Internet è libertà - Paolo Romani

Dopo il commento rubato dall’agenzia Dire al ministro dell’Ambiente, Stefania Prestigiacomo, ora arrivano pure le dichiarazioni ufficiali del ministro dello Sviluppo economico a mettere in serissimo dubbio il ritorno al nucleare voluto dal governo Berlusconi.

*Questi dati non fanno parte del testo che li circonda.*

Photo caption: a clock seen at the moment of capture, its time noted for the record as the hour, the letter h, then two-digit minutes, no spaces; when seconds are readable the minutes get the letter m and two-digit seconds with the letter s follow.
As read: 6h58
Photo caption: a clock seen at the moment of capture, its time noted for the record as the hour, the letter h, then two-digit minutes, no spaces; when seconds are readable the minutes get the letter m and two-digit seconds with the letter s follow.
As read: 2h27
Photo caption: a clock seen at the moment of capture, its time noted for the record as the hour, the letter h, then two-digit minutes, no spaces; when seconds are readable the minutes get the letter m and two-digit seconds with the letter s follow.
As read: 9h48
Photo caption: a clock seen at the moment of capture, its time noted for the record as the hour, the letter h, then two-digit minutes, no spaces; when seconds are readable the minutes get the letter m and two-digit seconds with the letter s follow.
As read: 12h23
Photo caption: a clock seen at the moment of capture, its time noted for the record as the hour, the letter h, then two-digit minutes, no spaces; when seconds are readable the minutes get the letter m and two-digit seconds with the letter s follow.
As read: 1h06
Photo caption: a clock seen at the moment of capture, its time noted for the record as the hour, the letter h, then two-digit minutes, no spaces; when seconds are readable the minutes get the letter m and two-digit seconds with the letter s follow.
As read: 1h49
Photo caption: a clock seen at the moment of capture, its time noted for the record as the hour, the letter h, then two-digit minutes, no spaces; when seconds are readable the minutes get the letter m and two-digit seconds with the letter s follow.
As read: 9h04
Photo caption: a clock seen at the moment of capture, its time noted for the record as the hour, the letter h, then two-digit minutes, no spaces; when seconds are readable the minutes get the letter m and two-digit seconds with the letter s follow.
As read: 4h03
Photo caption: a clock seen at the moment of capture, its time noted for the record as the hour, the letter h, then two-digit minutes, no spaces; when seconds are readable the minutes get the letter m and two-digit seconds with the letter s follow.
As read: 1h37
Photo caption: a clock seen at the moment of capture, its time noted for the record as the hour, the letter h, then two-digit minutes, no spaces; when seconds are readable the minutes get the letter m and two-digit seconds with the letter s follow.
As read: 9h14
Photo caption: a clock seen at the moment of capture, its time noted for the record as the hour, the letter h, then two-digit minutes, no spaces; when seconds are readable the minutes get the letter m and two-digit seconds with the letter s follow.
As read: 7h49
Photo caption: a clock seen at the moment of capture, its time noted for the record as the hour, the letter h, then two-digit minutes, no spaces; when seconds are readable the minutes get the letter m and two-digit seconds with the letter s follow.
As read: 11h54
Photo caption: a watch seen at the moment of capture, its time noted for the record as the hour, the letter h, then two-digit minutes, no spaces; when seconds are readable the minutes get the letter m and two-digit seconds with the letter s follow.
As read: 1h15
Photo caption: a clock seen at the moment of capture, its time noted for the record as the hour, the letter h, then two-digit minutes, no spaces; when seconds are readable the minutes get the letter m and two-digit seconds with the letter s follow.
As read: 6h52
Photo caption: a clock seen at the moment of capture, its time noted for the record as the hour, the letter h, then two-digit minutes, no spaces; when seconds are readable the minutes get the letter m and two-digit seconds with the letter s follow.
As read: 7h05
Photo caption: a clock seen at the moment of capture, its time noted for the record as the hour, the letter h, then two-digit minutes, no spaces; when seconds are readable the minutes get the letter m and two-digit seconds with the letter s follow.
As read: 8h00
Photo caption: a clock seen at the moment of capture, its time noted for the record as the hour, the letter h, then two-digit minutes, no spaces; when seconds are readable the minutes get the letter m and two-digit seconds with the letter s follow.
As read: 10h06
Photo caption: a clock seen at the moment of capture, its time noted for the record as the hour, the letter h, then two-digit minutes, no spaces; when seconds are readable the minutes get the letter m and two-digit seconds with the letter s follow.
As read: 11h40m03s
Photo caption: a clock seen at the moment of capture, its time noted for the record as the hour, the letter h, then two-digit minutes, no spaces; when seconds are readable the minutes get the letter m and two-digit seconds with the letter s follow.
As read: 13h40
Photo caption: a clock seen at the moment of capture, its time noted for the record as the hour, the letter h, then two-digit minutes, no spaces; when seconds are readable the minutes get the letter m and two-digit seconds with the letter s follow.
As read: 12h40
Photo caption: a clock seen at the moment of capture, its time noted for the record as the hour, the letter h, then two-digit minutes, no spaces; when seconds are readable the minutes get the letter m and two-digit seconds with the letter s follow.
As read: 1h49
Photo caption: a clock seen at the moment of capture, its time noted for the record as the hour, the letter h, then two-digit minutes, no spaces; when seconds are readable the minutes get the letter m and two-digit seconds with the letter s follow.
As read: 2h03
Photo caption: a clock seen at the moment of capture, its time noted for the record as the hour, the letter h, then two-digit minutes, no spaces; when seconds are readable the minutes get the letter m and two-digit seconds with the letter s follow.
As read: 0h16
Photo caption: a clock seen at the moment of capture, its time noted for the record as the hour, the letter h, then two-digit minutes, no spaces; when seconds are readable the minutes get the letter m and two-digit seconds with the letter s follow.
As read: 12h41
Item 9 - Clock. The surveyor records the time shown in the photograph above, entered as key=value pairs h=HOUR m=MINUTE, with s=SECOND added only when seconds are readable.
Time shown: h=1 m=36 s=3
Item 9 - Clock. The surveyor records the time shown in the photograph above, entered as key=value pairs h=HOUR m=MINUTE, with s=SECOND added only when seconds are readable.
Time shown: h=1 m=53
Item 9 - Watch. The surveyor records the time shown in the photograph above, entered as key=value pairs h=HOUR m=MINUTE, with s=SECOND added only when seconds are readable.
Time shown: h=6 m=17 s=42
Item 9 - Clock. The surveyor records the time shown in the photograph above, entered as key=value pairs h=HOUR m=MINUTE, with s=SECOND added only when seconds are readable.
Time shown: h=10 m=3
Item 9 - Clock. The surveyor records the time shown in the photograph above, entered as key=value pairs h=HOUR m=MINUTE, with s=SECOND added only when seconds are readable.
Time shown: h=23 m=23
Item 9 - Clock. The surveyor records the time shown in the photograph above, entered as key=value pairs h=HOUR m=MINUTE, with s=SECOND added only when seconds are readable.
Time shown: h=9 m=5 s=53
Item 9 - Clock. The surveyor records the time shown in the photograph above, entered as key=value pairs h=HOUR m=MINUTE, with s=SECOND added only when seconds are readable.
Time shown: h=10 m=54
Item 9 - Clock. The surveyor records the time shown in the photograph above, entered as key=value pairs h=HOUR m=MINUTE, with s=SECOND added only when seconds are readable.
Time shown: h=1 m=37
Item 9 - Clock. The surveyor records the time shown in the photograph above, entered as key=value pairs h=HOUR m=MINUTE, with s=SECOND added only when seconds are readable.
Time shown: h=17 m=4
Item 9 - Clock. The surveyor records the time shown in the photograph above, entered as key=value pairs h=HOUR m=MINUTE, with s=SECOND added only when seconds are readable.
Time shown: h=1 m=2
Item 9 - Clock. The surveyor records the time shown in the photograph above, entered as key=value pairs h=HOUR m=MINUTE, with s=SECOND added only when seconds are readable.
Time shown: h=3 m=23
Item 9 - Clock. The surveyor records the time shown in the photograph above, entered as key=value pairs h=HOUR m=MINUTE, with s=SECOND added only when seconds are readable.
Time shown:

Paolo Romani, durante il forum di Confcommercio a Cernobbio, ha ammesso che

Abbiamo davanti un referendum drammaticamente impopolare per noi. È pericoloso ma se tutto andava come doveva andare ce la potevamo cavare. Oettinger ha fatto una relazione terrificante e io per la prima volta ho fatto un intervento molto duro contro Oettinger dicendo che non possiamo approcciarci in modo emotivo

Gunther Oettinger è il commissario europeo per l’Energia e la differenza di approccio tra Europa ed Italia è sempre più preoccupante: la prima, dopo l’allarme nucleare di Fukushima, sembra aver capito (o almeno sta iniziando a capire) quanto sia pericoloso il nucleare. L’Italia, invece, non ha paura dell’energia nucleare ma del referendum nucleare che potrebbe ledere la fiducia degli elettori nel governo Berlusconi.

Da Ecoblog la notizia qui…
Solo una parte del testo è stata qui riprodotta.